Die europäische Raumfahrtagentur Esa hat ein deutsches und ein italienisches Unternehmen mit der Entwicklung eines neuartigen Frachters für den Weltraum beauftragt. Die Firma The Exploration Company mit Sitz in Planegg bei München und der italienische Konzern Thales Alenia Space sollen jeweils ein Raumfahrzeug gestalten, dass bis 2028 Fracht zur Internationalen Raumstation ISS und zurück zur Erde bringen kann. Das teilte die Esa bei einem Gipfel in Brüssel am Mittwoch mit. Die Gefährte könnten auch für andere Weltraumstationen zum Einsatz kommen oder später für die bemannte Raumfahrt weiterentwickelt werden. Die beiden Unternehmen erhalten für die Entwicklung jeweils 25 Millionen Euro.

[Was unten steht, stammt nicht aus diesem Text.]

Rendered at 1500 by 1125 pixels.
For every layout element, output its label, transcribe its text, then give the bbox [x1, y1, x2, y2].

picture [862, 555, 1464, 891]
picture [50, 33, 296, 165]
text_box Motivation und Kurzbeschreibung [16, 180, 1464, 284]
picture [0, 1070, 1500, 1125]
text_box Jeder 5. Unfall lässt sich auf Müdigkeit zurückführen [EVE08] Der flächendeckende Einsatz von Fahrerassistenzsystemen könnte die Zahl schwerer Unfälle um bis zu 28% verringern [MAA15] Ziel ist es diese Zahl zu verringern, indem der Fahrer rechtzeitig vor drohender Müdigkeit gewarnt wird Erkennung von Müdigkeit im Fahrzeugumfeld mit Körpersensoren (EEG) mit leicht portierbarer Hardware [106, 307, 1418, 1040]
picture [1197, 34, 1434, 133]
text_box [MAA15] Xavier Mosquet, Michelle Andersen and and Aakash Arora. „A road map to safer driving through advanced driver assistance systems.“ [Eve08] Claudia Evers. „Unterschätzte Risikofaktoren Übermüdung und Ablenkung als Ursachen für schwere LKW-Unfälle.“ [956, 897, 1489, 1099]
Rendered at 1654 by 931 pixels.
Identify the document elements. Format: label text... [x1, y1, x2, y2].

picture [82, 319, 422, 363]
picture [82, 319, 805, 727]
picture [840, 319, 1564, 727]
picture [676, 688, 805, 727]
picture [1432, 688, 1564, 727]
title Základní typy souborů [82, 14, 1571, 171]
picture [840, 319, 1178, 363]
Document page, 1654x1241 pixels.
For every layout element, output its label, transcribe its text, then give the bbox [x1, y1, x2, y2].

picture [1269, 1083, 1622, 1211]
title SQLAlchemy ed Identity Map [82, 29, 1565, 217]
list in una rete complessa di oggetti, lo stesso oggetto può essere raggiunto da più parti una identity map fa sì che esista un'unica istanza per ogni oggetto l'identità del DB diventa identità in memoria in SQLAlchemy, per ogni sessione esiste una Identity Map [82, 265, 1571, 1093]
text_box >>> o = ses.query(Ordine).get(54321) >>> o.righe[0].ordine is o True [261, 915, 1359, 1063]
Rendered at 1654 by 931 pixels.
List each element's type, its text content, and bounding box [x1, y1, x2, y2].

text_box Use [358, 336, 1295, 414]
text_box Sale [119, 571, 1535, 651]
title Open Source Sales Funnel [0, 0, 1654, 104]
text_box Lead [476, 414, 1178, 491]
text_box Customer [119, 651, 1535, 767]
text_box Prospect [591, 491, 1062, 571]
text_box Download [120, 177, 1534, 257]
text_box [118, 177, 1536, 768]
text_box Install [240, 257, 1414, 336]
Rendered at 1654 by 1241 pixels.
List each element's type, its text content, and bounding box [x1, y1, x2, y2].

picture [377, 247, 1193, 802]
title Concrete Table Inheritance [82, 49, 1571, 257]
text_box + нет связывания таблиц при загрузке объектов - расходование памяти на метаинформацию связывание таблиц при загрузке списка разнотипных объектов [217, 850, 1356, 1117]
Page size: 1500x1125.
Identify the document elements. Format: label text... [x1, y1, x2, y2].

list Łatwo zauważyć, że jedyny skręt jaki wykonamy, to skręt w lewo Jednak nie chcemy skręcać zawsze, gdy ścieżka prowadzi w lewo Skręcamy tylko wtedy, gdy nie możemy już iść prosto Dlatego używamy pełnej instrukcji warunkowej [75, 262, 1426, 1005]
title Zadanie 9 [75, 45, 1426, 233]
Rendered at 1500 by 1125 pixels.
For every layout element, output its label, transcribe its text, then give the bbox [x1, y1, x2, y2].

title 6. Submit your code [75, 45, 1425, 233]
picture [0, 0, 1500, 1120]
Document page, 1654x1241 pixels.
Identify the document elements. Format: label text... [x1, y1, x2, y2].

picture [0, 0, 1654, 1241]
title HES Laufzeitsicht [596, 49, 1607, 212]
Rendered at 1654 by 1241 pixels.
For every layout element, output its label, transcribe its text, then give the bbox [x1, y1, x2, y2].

Die Esa hatte im vergangenen Herbst einen Wettbewerb zwischen europäischen Unternehmen auf den Weg gebracht, um ein solches Frachtgefährt zu entwickeln. Sieben Firmen bewarben sich, unter ihnen sowohl etablierte Unternehmen als auch Start-ups.
Die US-Raumfahrtbehörde Nasa kann durch Partnerschaften mit den Firmen SpaceX und Northrop Grumman bereits Fracht zur ISS nachliefern und zurück zur Erde bringen. Die Esa setzt darauf, mit einem europäischen Frachtgefährt künftig den Transport von Fracht etwa im Gegenzug zum Transport europäischer Astronauten ins All anbieten zu können.